- EXCERPT TO READ -
"""
Rejection Sampling with a Normal proposal distribution

Here a zero-mean Normal distribution is used as the proposal distribution. This distribution is scaled by a factor $c = 9.2$, determined from $f(x)$ and $q(x)$ to ensure that the proposal distribution covers $f(x)$. We then sample from $q(x)$, and compare the proportion of $cq(x)$ occupied by $f(x)$. If we compare this proportion to a random number sampled  from $Unif(0,1)$ (i.e. the criterion outlined above), then we would accept this sample with probability proportional to the length of the green line segment and reject the sample with probability proportional to the length of the red line segment.

## Rejection sampling of a random discrete distribution

This next example shows how rejection sampling can be used to sample from any arbitrary distribution, continuous or not, and with or without an analytic probability density function.

Random Discrete Target Distribution and Proposal that Bounds It.

The figure above shows a random discrete probability density function $f(x)$ generated on the interval (0,15). We will use rejection sampling as described above to sample from $f(x)$. Our proposal/envelope distribution is the uniform discrete distribution on the same interval (i.e. any of the integers from 1-15 are equally probable) multiplied by a constant $c$ that is determined such that the maximum value of $f(x)$ lies under (or equal to) $cq(x)$.
"""
- TASK 1 -
Copy the listing word for word, from its first line through the line that contains "GROOTHANDEL GERIBBELDE JURKEN – BEKIJK", including both ends.
- TASK 2 -
Continue the rejection sampling excerpt from the point where it stops.

- DATA SUPPLIED -
"""
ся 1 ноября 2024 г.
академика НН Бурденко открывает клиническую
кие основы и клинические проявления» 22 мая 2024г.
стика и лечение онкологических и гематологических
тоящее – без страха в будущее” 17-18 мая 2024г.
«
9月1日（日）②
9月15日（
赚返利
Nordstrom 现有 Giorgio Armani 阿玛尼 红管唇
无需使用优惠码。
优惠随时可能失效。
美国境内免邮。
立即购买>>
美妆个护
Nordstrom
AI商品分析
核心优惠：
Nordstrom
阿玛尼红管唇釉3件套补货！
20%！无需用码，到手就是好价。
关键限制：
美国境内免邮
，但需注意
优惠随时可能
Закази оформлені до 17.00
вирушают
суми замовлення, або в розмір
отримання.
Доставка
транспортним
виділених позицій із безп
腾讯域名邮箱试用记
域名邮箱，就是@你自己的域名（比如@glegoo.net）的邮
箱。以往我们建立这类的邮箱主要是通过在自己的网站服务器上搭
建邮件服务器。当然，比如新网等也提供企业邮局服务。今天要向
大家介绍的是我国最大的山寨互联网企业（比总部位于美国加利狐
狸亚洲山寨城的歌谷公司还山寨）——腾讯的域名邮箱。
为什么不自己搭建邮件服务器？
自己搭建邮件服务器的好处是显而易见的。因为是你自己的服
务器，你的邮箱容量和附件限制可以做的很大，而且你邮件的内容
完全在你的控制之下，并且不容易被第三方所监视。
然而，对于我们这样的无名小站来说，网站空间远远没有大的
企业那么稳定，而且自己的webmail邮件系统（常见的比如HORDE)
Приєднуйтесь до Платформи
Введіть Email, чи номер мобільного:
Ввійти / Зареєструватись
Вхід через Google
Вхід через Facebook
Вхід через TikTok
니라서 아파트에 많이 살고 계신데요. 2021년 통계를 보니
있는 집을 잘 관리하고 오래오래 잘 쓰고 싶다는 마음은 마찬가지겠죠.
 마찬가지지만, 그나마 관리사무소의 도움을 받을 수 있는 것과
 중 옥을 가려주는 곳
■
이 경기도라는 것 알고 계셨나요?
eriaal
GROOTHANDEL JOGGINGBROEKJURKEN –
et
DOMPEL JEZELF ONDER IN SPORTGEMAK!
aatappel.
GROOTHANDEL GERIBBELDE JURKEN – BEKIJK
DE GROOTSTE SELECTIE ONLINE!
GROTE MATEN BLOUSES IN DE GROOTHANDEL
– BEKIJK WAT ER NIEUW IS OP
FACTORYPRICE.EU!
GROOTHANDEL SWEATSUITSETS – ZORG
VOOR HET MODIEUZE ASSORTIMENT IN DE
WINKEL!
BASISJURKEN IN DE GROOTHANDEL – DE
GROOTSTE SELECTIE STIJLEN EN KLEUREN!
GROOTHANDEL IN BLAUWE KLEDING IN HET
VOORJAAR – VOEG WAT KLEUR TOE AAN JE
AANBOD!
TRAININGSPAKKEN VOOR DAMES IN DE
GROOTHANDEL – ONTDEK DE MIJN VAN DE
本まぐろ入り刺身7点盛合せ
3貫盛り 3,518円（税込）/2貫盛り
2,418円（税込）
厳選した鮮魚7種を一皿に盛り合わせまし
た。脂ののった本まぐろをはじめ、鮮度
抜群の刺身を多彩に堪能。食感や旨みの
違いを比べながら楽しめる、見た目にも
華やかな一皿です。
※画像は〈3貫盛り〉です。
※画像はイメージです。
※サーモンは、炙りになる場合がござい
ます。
"""
- ANSWER SPACE 1 -
ся 1 ноября 2024 г.
академика НН Бурденко открывает клиническую
кие основы и клинические проявления» 22 мая 2024г.
стика и лечение онкологических и гематологических
тоящее – без страха в будущее” 17-18 мая 2024г.
«
9月1日（日）②
9月15日（
赚返利
Nordstrom 现有 Giorgio Armani 阿玛尼 红管唇
无需使用优惠码。
优惠随时可能失效。
美国境内免邮。
立即购买>>
美妆个护
Nordstrom
AI商品分析
核心优惠：
Nordstrom
阿玛尼红管唇釉3件套补货！
20%！无需用码，到手就是好价。
关键限制：
美国境内免邮
，但需注意
优惠随时可能
Закази оформлені до 17.00
вирушают
суми замовлення, або в розмір
отримання.
Доставка
транспортним
виділених позицій із безп
腾讯域名邮箱试用记
域名邮箱，就是@你自己的域名（比如@glegoo.net）的邮
箱。以往我们建立这类的邮箱主要是通过在自己的网站服务器上搭
建邮件服务器。当然，比如新网等也提供企业邮局服务。今天要向
大家介绍的是我国最大的山寨互联网企业（比总部位于美国加利狐
狸亚洲山寨城的歌谷公司还山寨）——腾讯的域名邮箱。
为什么不自己搭建邮件服务器？
自己搭建邮件服务器的好处是显而易见的。因为是你自己的服
务器，你的邮箱容量和附件限制可以做的很大，而且你邮件的内容
完全在你的控制之下，并且不容易被第三方所监视。
然而，对于我们这样的无名小站来说，网站空间远远没有大的
企业那么稳定，而且自己的webmail邮件系统（常见的比如HORDE)
Приєднуйтесь до Платформи
Введіть Email, чи номер мобільного:
Ввійти / Зареєструватись
Вхід через Google
Вхід через Facebook
Вхід через TikTok
니라서 아파트에 많이 살고 계신데요. 2021년 통계를 보니
있는 집을 잘 관리하고 오래오래 잘 쓰고 싶다는 마음은 마찬가지겠죠.
 마찬가지지만, 그나마 관리사무소의 도움을 받을 수 있는 것과
 중 옥을 가려주는 곳
■
이 경기도라는 것 알고 계셨나요?
eriaal
GROOTHANDEL JOGGINGBROEKJURKEN –
et
DOMPEL JEZELF ONDER IN SPORTGEMAK!
aatappel.
GROOTHANDEL GERIBBELDE JURKEN – BEKIJK

- ANSWER SPACE 2 -
Rejection Samples For Discrete Distribution on interval [1 15]

Plotted above is the target distribution (in red) along with the discrete samples obtained using the rejection sampling. The MATLAB code used to sample from the target distribution and display the plot above is here:

rand('seed',12345)
randn('seed',12345)

fLength = 15;
% CREATE A RANDOM DISTRIBUTION ON THE INTERVAL [1 fLength]
f = rand(1,fLength); f = f/sum(f);

figure; h = plot(f,'r','Linewidth',2);
hold on;
l = plot([1 fLength],[max(f) max(f)],'k','Linewidth',2);

legend([h,l],{'f(x)','q(x)'},'Location','Southwest');
xlim([0 fLength + 1])
xlabel('x');
ylabel('p(x)');
title('Target (f(x)) and Proposal (q(x)) Distributions');

% OUR PROPOSAL IS THE DISCRETE UNIFORM ON THE INTERVAL [1 fLength]
% SO OUR CONSTANT IS
c = max(f/(1/fLength));

nSamples = 10000;
i = 1;
while i < nSamples
proposal = unidrnd(fLength);
q = c*1/fLength; % ENVELOPE DISTRIBUTION
if rand < f(proposal)/q
samps(i) = proposal;
i = i + 1;
end
end

% DISPLAY THE SAMPLES AND COMPARE TO THE TARGET DISTRIBUTION
bins = 1:fLength;
counts = histc(samps,bins);
figure
b = bar(1:fLength,counts/sum(counts),'FaceColor',[.8 .8 .8])
hold on;
h = plot(f,'r','Linewidth',2)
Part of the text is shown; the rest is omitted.